This article talks about the fundamental concepts of overprovisioning within a Kubernetes Cluster. We will explore the definition of overprovisioning, its necessity, and how to calculate various aspects related to it. So, without further delay, let’s dive right in.
Need of Overprovisioning
It’s a methodology for preparing your cluster for future demands from hosted applications to prevent potential bottlenecks.
Let’s consider a scenario in which the Kubernetes-hosted application needs to increase the number of pods (horizontal scaling) beyond the cluster’s available resources. As a result, additionally spawned pods end up in a pending
state because there are not enough resources on the cluster to schedule them. Even if you are using the Elastic Kubernetes Service (EKS) Cluster Autoscaler (referred to as CA), there is a minimum 10-second delay for CA to recognize the need for more capacity and communicate this requirement to the Auto Scaling Group (ASG). Furthermore, there is an additional delay as the ASG scales out, launches a new EC2 instance, goes through the boot-up process, executes necessary bootstrap scripts, and is marked as READY
by Kubernetes in the cluster. This entire process typically takes a minute or two, during which time application pods remain in a pending
state.
To avoid these delays and ensure immediate capacity availability for unscheduled pods, overprovisioning can be employed. This is accomplished through the use of pause pods.
Concept of pause pods
Pause pods are non-essential, low-priority pods that are created to reserve cluster resources, such as CPU, memory, or IP addresses. When critical pods require this reserved capacity, the scheduler evicts these low-priority pause pods, allowing the critical pods to utilize the freed-up resources. But, what happens to these evicted pause pods?
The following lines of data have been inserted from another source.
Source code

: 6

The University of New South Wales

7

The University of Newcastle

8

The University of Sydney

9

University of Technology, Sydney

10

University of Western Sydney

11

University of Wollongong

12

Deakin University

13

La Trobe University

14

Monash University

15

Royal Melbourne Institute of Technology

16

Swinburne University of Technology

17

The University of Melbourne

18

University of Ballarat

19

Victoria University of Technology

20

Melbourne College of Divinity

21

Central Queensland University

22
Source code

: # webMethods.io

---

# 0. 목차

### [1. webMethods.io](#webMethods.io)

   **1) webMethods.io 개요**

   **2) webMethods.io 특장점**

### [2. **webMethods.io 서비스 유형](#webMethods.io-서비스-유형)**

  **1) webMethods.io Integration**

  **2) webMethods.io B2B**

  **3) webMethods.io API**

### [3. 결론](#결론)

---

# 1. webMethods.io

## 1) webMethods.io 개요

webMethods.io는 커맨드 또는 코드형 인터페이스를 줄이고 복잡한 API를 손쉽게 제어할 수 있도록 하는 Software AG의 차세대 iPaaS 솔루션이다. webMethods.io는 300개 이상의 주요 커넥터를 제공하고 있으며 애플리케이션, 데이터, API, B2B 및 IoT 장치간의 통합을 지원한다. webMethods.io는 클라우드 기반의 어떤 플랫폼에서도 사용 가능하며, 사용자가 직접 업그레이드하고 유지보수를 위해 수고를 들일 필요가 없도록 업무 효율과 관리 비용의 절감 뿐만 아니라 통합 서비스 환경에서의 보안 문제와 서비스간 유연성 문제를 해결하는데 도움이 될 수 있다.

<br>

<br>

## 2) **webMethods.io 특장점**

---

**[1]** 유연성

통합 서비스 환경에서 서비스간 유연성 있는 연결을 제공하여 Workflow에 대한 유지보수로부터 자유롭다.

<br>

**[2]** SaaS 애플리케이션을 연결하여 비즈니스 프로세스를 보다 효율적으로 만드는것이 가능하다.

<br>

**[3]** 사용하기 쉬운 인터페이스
After being evicted, these pause pods are automatically re-created by their respective replica set and initially start in a pending state. At this point, the Cluster Autoscaler (CA) intervenes, as explained earlier, to provide the additional capacity required. Since pause pods do not serve any specific applications, it is acceptable for them to remain in a pending state for a certain period. Once the new capacity becomes available, these pause pods consume it, effectively reserving it for future requirements.
How does scale-in work with Pause pods?
Now that we’ve grasped how pause pods assist in scenarios requiring cluster scale-out, the next question arises: could these pause pods potentially hold onto resources unnecessarily and block your cluster’s scale-in actions? Here’s the scenario: when the Cluster Autoscaler (CA) identifies nodes with light utilization (perhaps containing only pause pods), it proceeds to evict these low-priority pause pods as part of the node termination process (a scale-in action). Subsequently, these evicted pods are re-created in a pending state. However, during this period, the node count has decreased by one, and the cluster-proportional-autoscaler (HPA) recalculates the new required number of pause pods. This number is typically lower, resulting in the termination of the newly pending pause pods.
Pause pod calculations
Pause pod deployment should be configured with the cluster-proportional-autoscaler
i.e. HPA. Set it to use Linear mode by defining the below configuration in the respective ConfigMap
as follows:
linear:
{
"coresPerReplica": 1,
"nodesPerReplica": 1,
"min": 1,
"max": 50,
"preventSinglePointFailure": true,
"includeUnschedulableNodes": true
}
This configuration means:
coresPerReplica
: One pause pod per core, meaning one pause pod for each core.nodesPerReplica
: One pause pod per node, signifying one pause pod for each node.min
: At least one pause pod.max
: A maximum of 50 pause pods.
When both coresPerReplica
and nodesPerReplica
are used, the system calculates both values and selects the greater of the two. Let’s calculate for a cluster with 4 nodes, each using the m7g.xlarge
instance type, which has 4 cores per node:
- 4 nodes, meaning 4 pause pods (one per node).
- 16 cores, which equates to 16 pause pods (one per core).
So, in this case, the cluster-proportional-autoscaler
will spawn a total of 16 pause pods for the cluster.
Now, let’s explore the process of calculating the CPU request configuration for Pause pods and, as a result, determine the overprovisioned capacity of the cluster.
Let’s consider, each individual pause pod is set to request 200 milliCPU (mCPU); from the cluster’s computing resources point of view, it amounts to 20% of a single CPU core’s capacity. Given that we are using one pause pod per CPU core, this effectively results in overprovisioning 20% of the entire cluster’s computational resources.
Depending on the criticality and frequency of spikes in the applications running on the cluster, you can assess the overprovisioning capacity and compute the corresponding configurations for the pause pods.